■ **Problem to work on**
Copy each line below that includes "significant".

■ **Provided material**

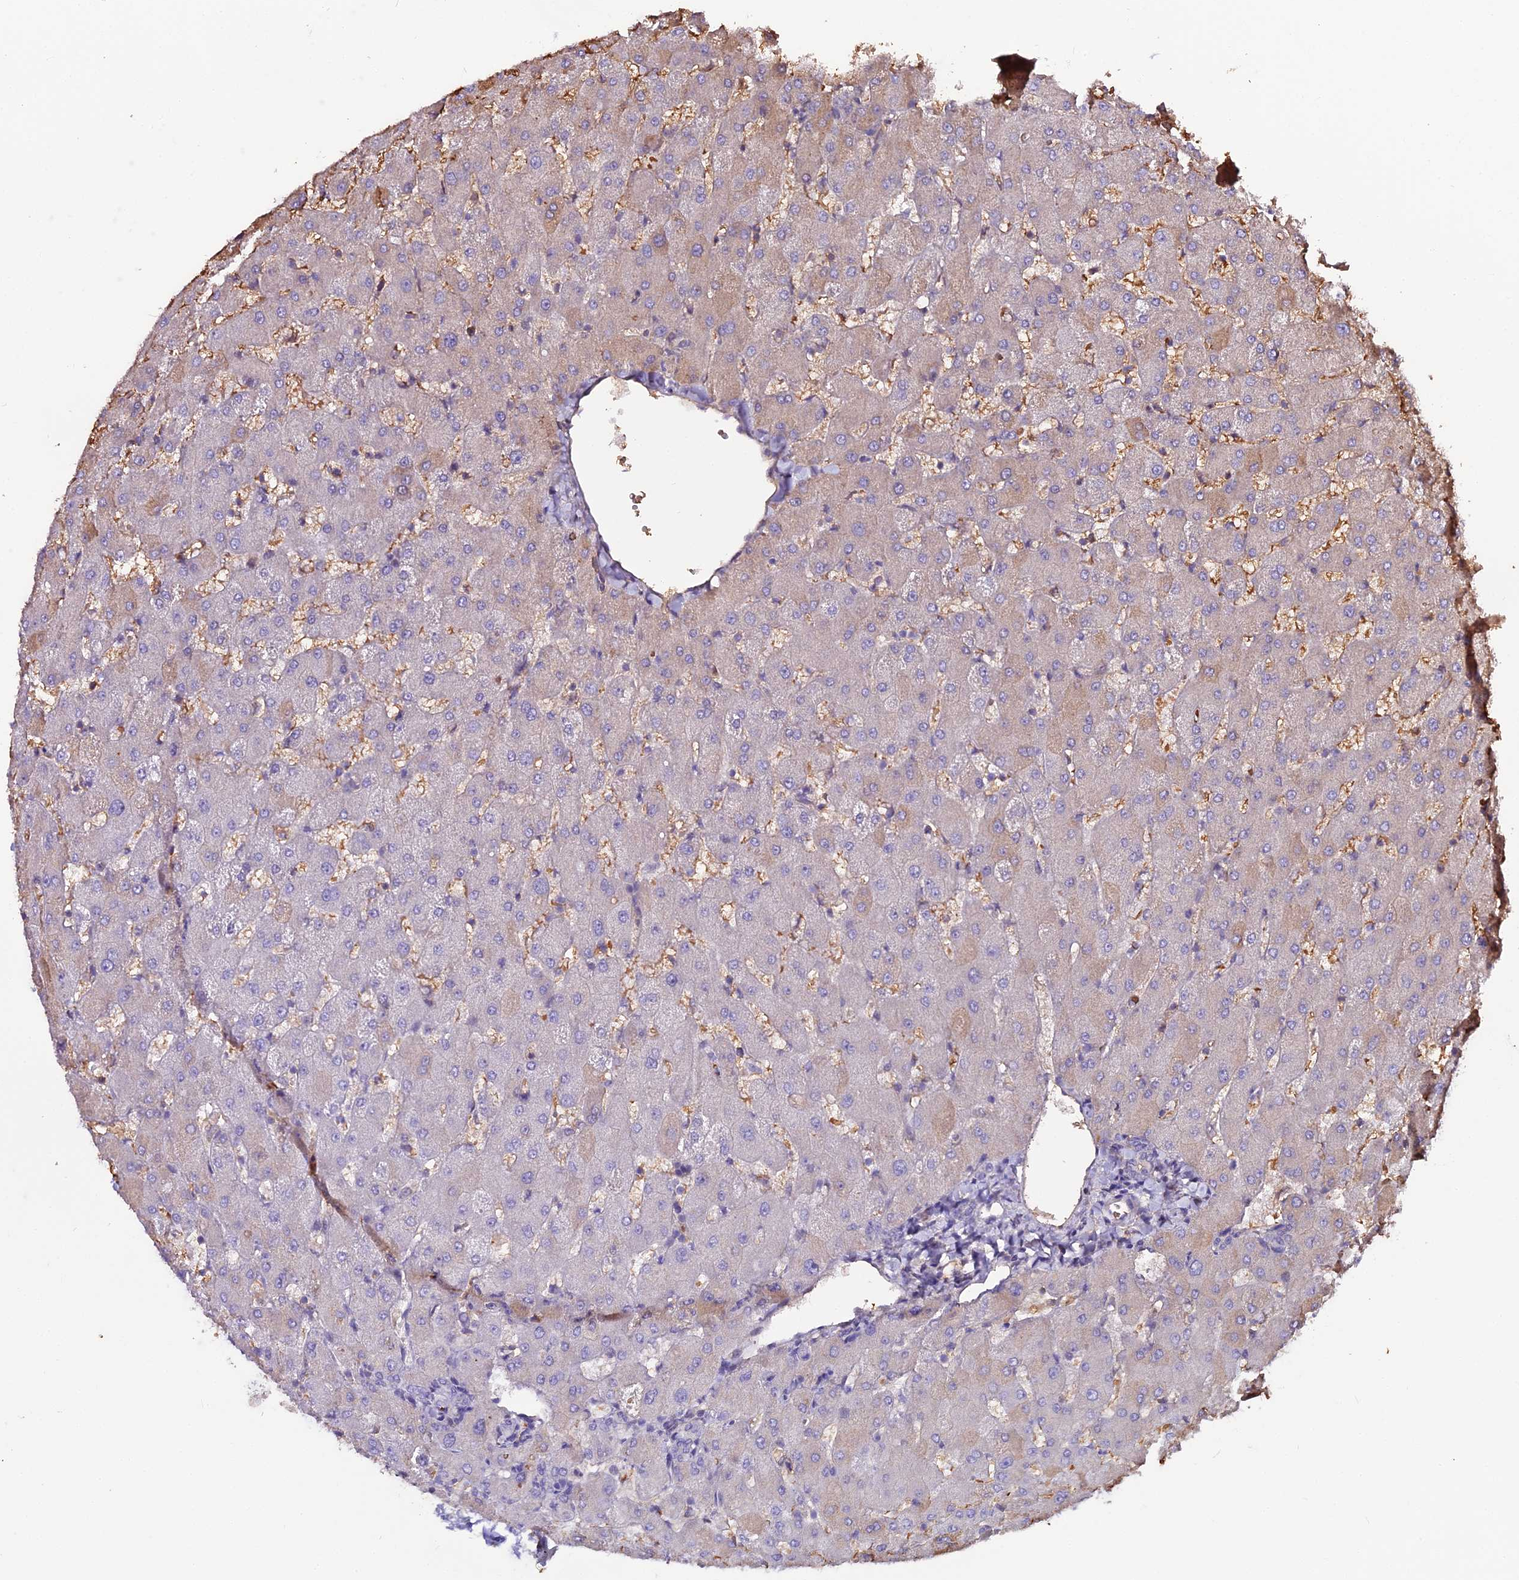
{"staining": {"intensity": "weak", "quantity": "<25%", "location": "cytoplasmic/membranous"}, "tissue": "liver", "cell_type": "Cholangiocytes", "image_type": "normal", "snomed": [{"axis": "morphology", "description": "Normal tissue, NOS"}, {"axis": "topography", "description": "Liver"}], "caption": "High magnification brightfield microscopy of benign liver stained with DAB (3,3'-diaminobenzidine) (brown) and counterstained with hematoxylin (blue): cholangiocytes show no significant expression. The staining was performed using DAB (3,3'-diaminobenzidine) to visualize the protein expression in brown, while the nuclei were stained in blue with hematoxylin (Magnification: 20x).", "gene": "ZDBF2", "patient": {"sex": "female", "age": 63}}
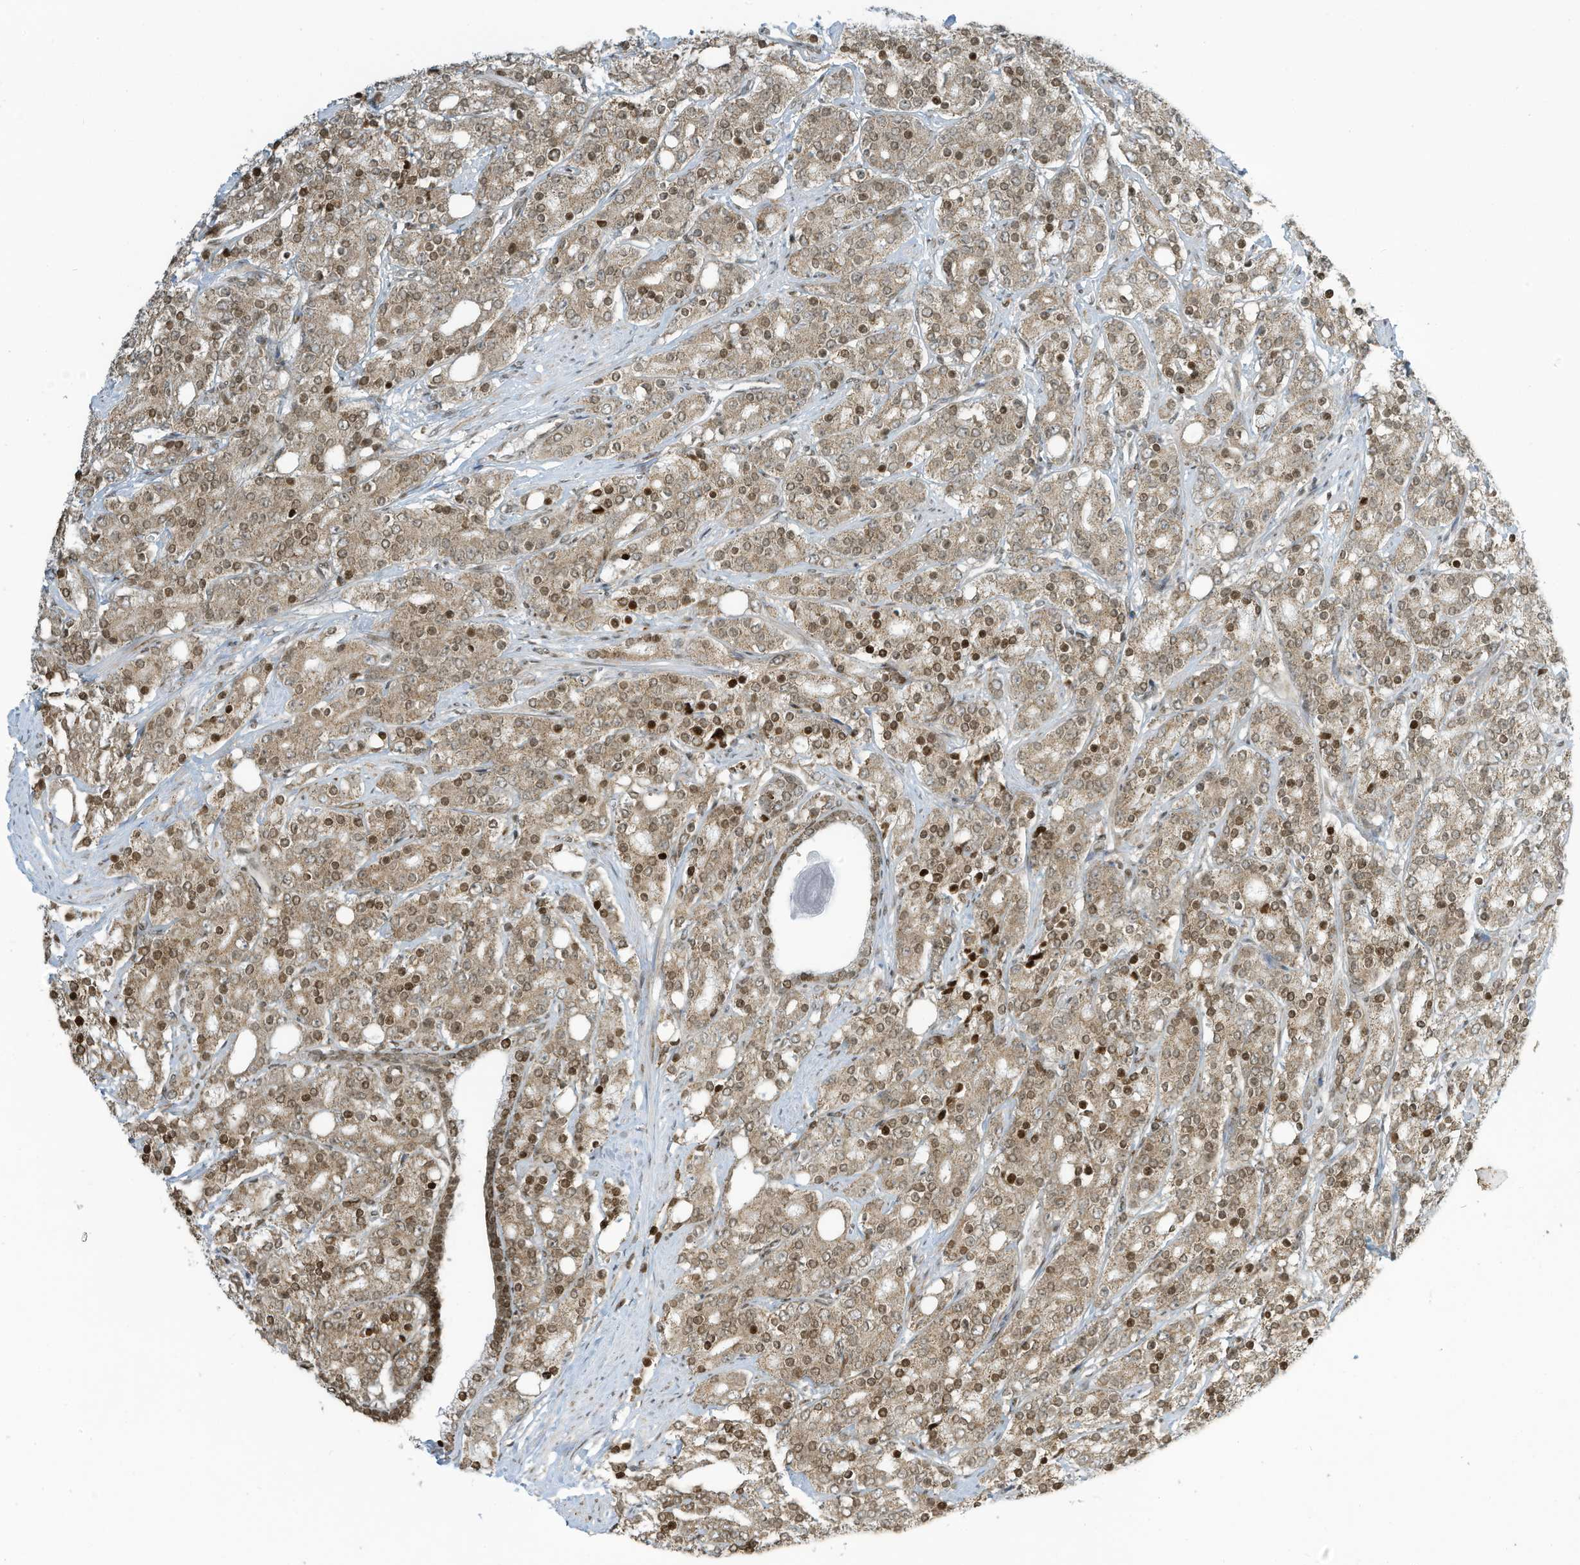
{"staining": {"intensity": "moderate", "quantity": ">75%", "location": "cytoplasmic/membranous,nuclear"}, "tissue": "prostate cancer", "cell_type": "Tumor cells", "image_type": "cancer", "snomed": [{"axis": "morphology", "description": "Adenocarcinoma, High grade"}, {"axis": "topography", "description": "Prostate"}], "caption": "The immunohistochemical stain labels moderate cytoplasmic/membranous and nuclear staining in tumor cells of prostate cancer tissue.", "gene": "ADI1", "patient": {"sex": "male", "age": 62}}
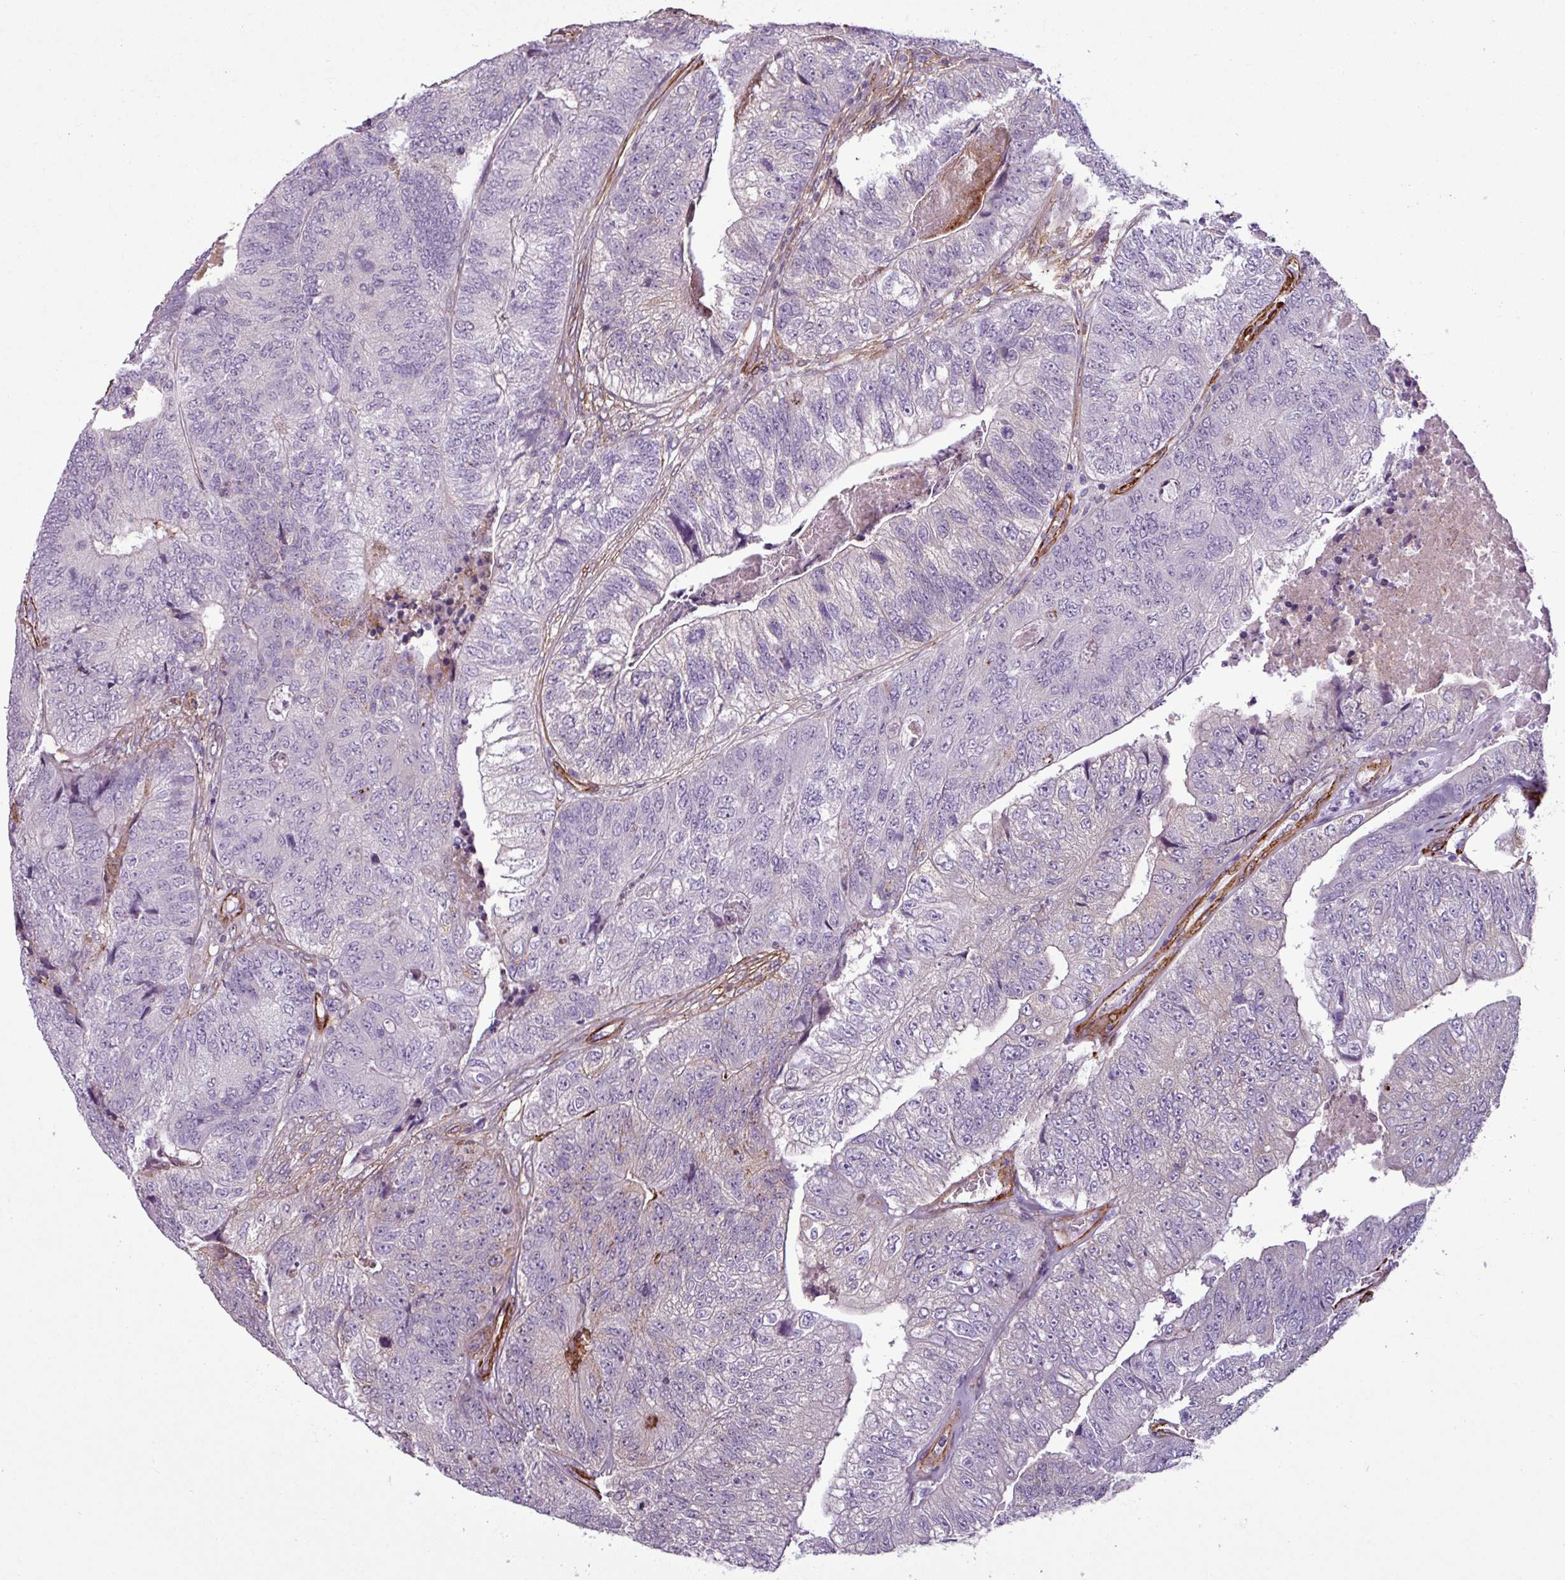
{"staining": {"intensity": "negative", "quantity": "none", "location": "none"}, "tissue": "colorectal cancer", "cell_type": "Tumor cells", "image_type": "cancer", "snomed": [{"axis": "morphology", "description": "Adenocarcinoma, NOS"}, {"axis": "topography", "description": "Colon"}], "caption": "IHC histopathology image of neoplastic tissue: human colorectal cancer (adenocarcinoma) stained with DAB (3,3'-diaminobenzidine) displays no significant protein staining in tumor cells.", "gene": "ATP10A", "patient": {"sex": "female", "age": 67}}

■ **Answer section**
{"staining": {"intensity": "weak", "quantity": "<25%", "location": "cytoplasmic/membranous"}, "tissue": "liver", "cell_type": "Cholangiocytes", "image_type": "normal", "snomed": [{"axis": "morphology", "description": "Normal tissue, NOS"}, {"axis": "topography", "description": "Liver"}], "caption": "High magnification brightfield microscopy of benign liver stained with DAB (3,3'-diaminobenzidine) (brown) and counterstained with hematoxylin (blue): cholangiocytes show no significant expression. The staining was performed using DAB (3,3'-diaminobenzidine) to visualize the protein expression in brown, while the nuclei were stained in blue with hematoxylin (Magnification: 20x).", "gene": "ZDBF2", "patient": {"sex": "female", "age": 63}}
{"staining": {"intensity": "negative", "quantity": "none", "location": "none"}, "tissue": "colorectal cancer", "cell_type": "Tumor cells", "image_type": "cancer", "snomed": [{"axis": "morphology", "description": "Adenocarcinoma, NOS"}, {"axis": "topography", "description": "Colon"}], "caption": "IHC histopathology image of neoplastic tissue: human colorectal cancer (adenocarcinoma) stained with DAB (3,3'-diaminobenzidine) displays no significant protein staining in tumor cells.", "gene": "ATP10A", "patient": {"sex": "female", "age": 67}}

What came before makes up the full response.